When my dad was a young man growing up in Ireland he was an avid cyclist, and spent every spare penny he had on the maintenance of his bicycles. When he was able to take a holiday from work he and his friends would cycle around the country. Together they navigated the entire Republic of Ireland. They were very well prepared, carrying with them sleeping bags, a primus stove for cooking, along with a neatly compact kit of cooking implements, some food, candles, and torches (a kind of flashlight) for night lighting.
Each day the travelling group would go as far as the wind and their legs would carry them. Overnight accommodations were arranged as they went. Their fellow countrymen were very helpful and very welcoming. Many nights they found themselves sleeping in the hayloft of an accommodating farm, in exchange for helping out a little the next day. After such nights they were usually greeted with a delicious breakfast of fresh eggs, sausages, bacon, batch bread (a delicious Irish bread), and coffee so strong "it would grow hair on your chest", as my dad used to say.
On a trip up into Connemara they found themselves arriving in a small village too late at night to make any sort of sleeping arrangements. They had cycled through the Twelve Bens, a mountain range which, while not exceptionally high, has roads so narrow and drops so steep that cycling through it is not for the faint of heart. The weather had closed in on them, and visibility was very poor; they had to stop for a while before completing their journey through the mountains, thus the very late arrival at the village.
The weather was still a little unstable when they arrived, and not wanting to get drenched by an overnight rain while sleeping under the stars, they decided to seek shelter inside castle ruins one of the party had spotted in a field on the edge of the village. They made their way through the field, gingerly stepping over 'cow pies', and trying to quiet the clatter of their bicycles so as not to unsettle the cows. My dad loved the darkness of the night; he said it seemed as though there were a billion stars in the sky.
They arrived to discover the ruins of the castle were in good enough shape that they would be well sheltered for the night. They pulled out their gear, lit candles, heated up the primus stove, and prepared a small meal over which they enjoyed animated conversation about their day's adventures. They used the torches and candles to poke around a bit inside the ruins before finally extinguishing them and settling in for the night.
My dad said he had never slept so soundly. They slept late into the morning and awakened fresh and ready to go into the village for a hearty meal before they once again set out on their bikes.
Along the road they met a shepherd moving a large flock of sheep down the road. He directed them to a small pub where they could get a meal, and told them to avoid the castle ruins on their tour because during the night he had noticed strange lights in the castle keep. He was worried that the angry ghost who used to haunt the place might be back. The cycling party said nothing and proceeded to the pub.

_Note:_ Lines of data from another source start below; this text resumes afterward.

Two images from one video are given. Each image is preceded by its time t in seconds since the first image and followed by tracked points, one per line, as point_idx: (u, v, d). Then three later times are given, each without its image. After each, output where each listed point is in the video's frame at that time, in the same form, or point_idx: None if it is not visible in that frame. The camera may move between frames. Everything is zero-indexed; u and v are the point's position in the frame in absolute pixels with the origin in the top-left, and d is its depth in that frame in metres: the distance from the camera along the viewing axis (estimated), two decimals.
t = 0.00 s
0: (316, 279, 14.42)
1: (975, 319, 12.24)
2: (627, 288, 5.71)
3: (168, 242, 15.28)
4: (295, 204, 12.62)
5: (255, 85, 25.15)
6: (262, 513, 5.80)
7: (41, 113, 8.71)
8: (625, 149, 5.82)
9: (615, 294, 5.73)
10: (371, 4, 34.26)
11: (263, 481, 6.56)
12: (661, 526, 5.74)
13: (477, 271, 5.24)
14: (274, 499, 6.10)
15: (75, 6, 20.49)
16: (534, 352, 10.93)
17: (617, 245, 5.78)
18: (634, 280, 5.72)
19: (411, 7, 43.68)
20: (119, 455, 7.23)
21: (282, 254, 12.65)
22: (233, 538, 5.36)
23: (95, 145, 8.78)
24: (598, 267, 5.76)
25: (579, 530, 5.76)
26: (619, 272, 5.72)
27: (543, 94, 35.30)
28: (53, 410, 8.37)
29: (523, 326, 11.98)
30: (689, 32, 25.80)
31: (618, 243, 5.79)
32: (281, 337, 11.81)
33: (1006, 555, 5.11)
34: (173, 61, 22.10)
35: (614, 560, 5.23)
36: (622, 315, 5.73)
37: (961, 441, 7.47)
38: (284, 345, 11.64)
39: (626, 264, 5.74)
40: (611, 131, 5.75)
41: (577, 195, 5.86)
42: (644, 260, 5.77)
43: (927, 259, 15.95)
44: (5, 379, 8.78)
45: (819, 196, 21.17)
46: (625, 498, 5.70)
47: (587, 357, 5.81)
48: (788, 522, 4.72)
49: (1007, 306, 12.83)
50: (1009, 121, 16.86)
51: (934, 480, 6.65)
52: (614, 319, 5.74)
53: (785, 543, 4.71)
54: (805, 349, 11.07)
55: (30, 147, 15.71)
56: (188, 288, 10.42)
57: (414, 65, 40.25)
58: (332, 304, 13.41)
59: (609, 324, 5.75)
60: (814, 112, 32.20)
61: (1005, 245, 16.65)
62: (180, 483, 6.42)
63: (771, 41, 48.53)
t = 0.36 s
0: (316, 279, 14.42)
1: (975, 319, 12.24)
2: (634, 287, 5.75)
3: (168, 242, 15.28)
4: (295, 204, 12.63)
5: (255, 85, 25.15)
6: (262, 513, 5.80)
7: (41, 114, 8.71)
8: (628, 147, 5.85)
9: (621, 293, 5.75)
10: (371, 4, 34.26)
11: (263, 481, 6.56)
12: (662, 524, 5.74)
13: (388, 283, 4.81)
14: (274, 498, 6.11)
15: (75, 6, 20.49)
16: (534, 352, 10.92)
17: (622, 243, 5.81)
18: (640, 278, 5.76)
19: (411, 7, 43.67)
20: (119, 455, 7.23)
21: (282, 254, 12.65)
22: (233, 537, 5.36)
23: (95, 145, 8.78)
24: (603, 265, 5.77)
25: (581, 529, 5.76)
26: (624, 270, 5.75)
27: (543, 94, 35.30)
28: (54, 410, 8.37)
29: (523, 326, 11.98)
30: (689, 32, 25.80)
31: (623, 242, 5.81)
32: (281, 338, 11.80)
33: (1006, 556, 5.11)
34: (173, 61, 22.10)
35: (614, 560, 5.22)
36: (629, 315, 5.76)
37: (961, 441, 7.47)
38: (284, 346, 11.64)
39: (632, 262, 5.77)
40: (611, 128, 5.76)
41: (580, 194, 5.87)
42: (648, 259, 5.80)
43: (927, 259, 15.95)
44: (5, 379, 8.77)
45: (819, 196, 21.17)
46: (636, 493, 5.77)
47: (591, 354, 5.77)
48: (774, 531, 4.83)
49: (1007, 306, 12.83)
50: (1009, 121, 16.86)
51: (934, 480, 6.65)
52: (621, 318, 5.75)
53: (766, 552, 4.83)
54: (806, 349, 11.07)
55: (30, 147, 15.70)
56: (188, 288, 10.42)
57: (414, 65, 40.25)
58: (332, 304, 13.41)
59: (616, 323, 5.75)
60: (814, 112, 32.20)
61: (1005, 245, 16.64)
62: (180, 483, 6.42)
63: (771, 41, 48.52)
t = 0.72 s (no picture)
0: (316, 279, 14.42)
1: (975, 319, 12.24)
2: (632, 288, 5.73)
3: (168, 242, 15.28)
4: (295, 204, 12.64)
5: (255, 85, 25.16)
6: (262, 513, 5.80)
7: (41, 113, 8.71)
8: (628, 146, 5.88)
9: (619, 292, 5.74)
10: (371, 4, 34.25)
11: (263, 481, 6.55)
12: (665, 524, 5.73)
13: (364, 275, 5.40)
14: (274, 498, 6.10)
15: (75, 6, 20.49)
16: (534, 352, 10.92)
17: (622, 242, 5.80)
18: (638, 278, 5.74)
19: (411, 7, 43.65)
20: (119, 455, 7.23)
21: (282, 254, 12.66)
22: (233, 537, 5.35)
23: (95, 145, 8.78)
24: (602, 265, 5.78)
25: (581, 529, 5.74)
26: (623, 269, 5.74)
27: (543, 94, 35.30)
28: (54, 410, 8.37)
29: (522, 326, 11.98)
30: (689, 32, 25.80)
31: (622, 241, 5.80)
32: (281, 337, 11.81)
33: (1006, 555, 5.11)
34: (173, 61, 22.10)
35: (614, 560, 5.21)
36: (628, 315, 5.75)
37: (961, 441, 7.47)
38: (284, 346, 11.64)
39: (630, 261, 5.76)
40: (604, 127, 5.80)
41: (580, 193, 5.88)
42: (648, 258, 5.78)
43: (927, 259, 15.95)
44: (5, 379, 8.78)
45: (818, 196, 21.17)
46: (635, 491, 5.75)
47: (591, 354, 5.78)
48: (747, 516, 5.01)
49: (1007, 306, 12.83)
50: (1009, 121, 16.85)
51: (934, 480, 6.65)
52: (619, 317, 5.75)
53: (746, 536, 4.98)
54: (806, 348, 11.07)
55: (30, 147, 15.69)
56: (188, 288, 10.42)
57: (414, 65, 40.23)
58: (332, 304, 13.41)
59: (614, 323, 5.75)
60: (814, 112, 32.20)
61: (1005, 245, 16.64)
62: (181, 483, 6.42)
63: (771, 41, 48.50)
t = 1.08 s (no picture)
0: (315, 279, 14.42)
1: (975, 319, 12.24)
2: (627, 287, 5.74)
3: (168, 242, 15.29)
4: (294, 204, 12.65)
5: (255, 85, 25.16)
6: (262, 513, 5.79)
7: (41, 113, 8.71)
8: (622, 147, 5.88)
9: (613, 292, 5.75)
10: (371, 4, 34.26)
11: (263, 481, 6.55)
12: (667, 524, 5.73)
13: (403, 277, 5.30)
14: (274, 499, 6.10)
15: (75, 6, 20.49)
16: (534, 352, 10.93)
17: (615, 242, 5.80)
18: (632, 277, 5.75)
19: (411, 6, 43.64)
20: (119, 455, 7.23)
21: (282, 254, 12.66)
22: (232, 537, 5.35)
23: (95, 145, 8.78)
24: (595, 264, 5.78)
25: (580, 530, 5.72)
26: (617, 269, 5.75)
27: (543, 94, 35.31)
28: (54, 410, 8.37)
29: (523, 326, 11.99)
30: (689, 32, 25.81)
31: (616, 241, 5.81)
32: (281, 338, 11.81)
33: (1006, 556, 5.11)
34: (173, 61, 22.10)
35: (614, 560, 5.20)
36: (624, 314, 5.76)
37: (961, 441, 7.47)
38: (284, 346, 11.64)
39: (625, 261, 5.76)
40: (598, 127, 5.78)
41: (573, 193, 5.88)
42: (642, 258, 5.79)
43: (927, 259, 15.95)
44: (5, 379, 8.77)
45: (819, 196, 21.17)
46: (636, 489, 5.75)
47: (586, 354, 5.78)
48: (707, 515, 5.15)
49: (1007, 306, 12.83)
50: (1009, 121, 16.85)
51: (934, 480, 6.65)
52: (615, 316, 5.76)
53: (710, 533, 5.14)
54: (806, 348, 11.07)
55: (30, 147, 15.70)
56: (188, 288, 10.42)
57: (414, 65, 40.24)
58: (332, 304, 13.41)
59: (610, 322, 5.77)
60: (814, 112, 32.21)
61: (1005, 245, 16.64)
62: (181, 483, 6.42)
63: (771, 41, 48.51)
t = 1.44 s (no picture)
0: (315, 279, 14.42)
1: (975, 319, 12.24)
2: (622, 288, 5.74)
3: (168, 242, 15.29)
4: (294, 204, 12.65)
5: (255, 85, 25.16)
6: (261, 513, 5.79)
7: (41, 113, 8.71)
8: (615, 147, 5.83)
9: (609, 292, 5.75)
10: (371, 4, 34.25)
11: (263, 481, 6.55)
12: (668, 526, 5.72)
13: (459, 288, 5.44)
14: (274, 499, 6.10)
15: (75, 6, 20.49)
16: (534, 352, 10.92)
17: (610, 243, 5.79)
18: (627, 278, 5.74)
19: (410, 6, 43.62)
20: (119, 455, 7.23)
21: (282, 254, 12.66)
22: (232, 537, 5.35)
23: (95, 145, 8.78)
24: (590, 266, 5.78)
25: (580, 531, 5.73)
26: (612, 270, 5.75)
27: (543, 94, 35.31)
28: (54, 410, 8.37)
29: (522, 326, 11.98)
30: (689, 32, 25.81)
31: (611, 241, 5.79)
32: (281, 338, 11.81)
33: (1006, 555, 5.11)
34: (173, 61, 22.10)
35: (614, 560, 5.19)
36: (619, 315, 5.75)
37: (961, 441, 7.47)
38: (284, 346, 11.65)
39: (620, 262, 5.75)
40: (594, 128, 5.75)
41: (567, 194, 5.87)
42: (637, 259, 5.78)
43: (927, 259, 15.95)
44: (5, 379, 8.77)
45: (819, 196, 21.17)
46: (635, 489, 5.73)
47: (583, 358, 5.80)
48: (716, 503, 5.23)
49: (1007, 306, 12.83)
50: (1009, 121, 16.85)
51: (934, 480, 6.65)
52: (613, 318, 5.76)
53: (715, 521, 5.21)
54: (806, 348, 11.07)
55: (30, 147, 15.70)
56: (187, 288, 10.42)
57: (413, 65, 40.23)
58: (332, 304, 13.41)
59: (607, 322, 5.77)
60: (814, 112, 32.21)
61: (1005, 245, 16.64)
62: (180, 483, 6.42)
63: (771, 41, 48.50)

They arrived to find the place in an uproar with a couple of villagers excitedly talking about strange lights seen in the castle ruins the previous night, how the lights moved around so much, how they were glowing for a while and then suddenly gone. There was one "ole fella" (my dad's words) in particular who seemed to delight in regaling the group with stories about apparitions met and ghosts that had once haunted the ruins, and who wondered aloud what this reappearance might mean.
My father and his friends felt they should own up to the fact that it was them lighting up the ruins the previous night, and not an angry ghost; however, everyone seemed so excited about it that they just didn't have the heart to say anything. The 'cycling apparitions' happily shared a meal with the villagers at the pub and continued on their journey.
Note: *The ruins in the image I have included above are not in fact in Connemara; they are in Tipperary, but you get the picture.